You can click the refresh button to have Aloware pull random examples from your actual outbound SMS history, then edit them.

Sample 1 example: "Hi [lead name], this is [rep name] from [your company]. Following up on your inquiry about our service. Let me know if you have any questions. Reply STOP to opt out."

Sample 2 example: "Hi [lead name], thanks for reaching out to [your company]. Your account has been updated as requested. Reply STOP to opt out."

You will also be asked for:

  1. Link to privacy policy

  2. Link to terms and conditions

Message contents

Tell the carrier whether your messages will contain links or phone numbers. Be honest here. If you say no and then send links, your campaign can be flagged later.

Message restrictions

Confirm whether your messages contain certain regulated content. Be honest here. Misrepresenting your content is a fast way to get a campaign suspended.

  • Direct lending or loan arrangement content. Some lending content is allowed, but high-risk loans, indirect loans, and debt collection are prohibited under A2P 10DLC guidelines.

  • Age-gated content. Anything related to Sex, Hate, Alcohol, Firearms, or Tobacco (collectively known as SHAFT), as well as cannabis, is prohibited.


Compliance rules to keep in mind

These rules apply to every message you send, not just during registration. They affect whether your campaign gets approved and stays in good standing.

Sender identifier

Every initial message, and any follow-up that isn't part of an active conversation, must clearly say who you are. Include your name and your company name.

The only exception is when you're already in a back-and-forth with the recipient. You don't need to identify yourself in every reply during a live conversation.

Opt-out Language

Every initial message must include a clear way to unsubscribe, such as "Reply STOP to opt out." This isn't optional. It's a regulatory requirement.

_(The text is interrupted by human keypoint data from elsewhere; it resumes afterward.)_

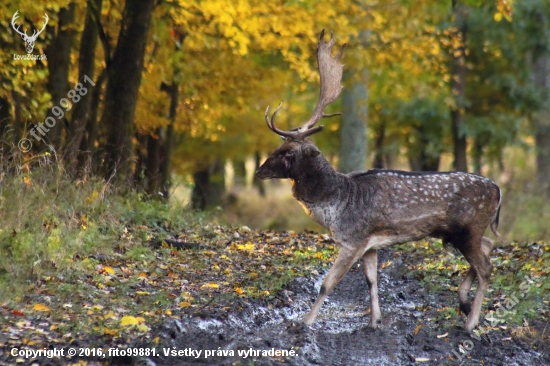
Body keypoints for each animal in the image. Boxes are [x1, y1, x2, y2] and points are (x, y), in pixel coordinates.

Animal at [256, 30, 502, 334]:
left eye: (288, 152)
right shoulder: (369, 245)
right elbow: (371, 281)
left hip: (469, 228)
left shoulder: (352, 240)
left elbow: (327, 284)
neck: (335, 204)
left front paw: (304, 322)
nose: (259, 171)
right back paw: (464, 302)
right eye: (279, 147)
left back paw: (470, 322)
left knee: (486, 267)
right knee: (489, 247)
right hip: (462, 233)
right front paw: (374, 321)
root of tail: (498, 190)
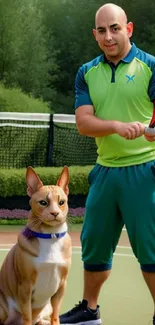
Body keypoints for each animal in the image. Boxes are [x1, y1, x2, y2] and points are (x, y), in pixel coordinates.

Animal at [0, 166, 71, 322]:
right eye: (43, 202)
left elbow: (55, 317)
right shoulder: (25, 287)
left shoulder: (61, 287)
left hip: (47, 308)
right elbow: (27, 317)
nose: (55, 213)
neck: (50, 236)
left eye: (61, 202)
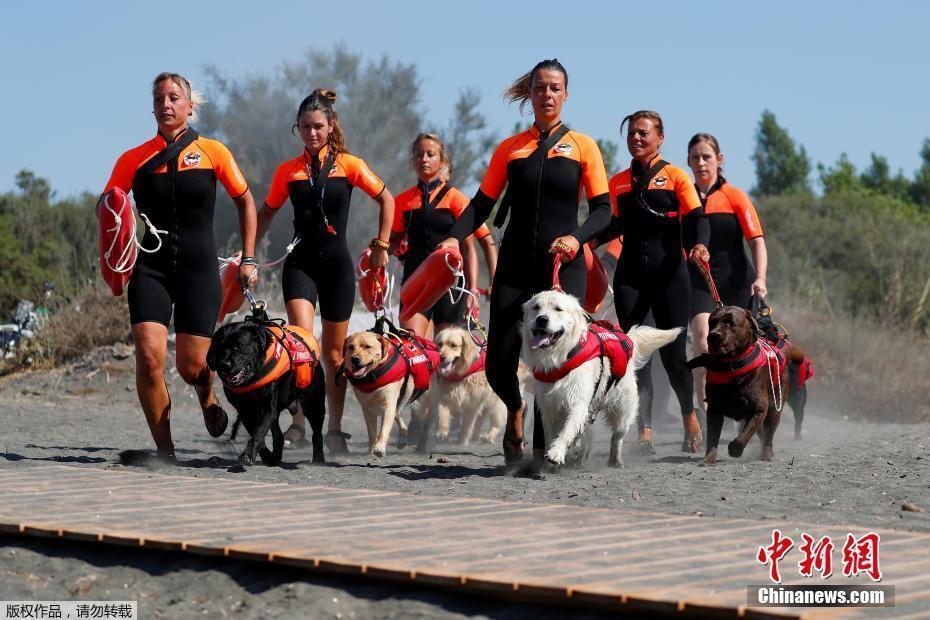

For ongoing conversations, you must include the opt-out reminder again at least every 30 days when starting a new initial message thread. This makes sure recipients can leave at any point, even if they engaged with you previously.

One-Time Campaign Fee

Each use case has a one-time fee that covers carrier processing costs. This is separate from your Aloware subscription. For a full breakdown, see A2P 10DLC fees: Brand and campaign costs.

Terms and Conditions

You'll need to agree to the Terms and Conditions before submitting. Read these carefully so you understand your responsibilities as a sender.


Submitting and what happens next

Click Finish to submit your campaign for review.

That's it for your part. Approval typically takes a few business days, though it can be longer for Mixed and Advanced use cases.

A note on rejections: If your campaign is rejected or comes back with a brand score of 0, your billing admin will receive an email notification. The most common reasons for rejection are missing opt-out language in the samples, vague campaign descriptions, or an opt-in explanation that doesn't clearly show consent.

After approval

Once your campaign is approved, the next step is to add your phone lines to it so they can start sending under the registered use case.


A helpful default in Aloware

When you send messages through Aloware Sequences or Broadcast, an opt-out instruction is appended to your messages automatically. You don't need to type it in manually each time.

This helps you stay compliant without extra work, but it doesn't replace the need to include opt-out language in your registration sample messages.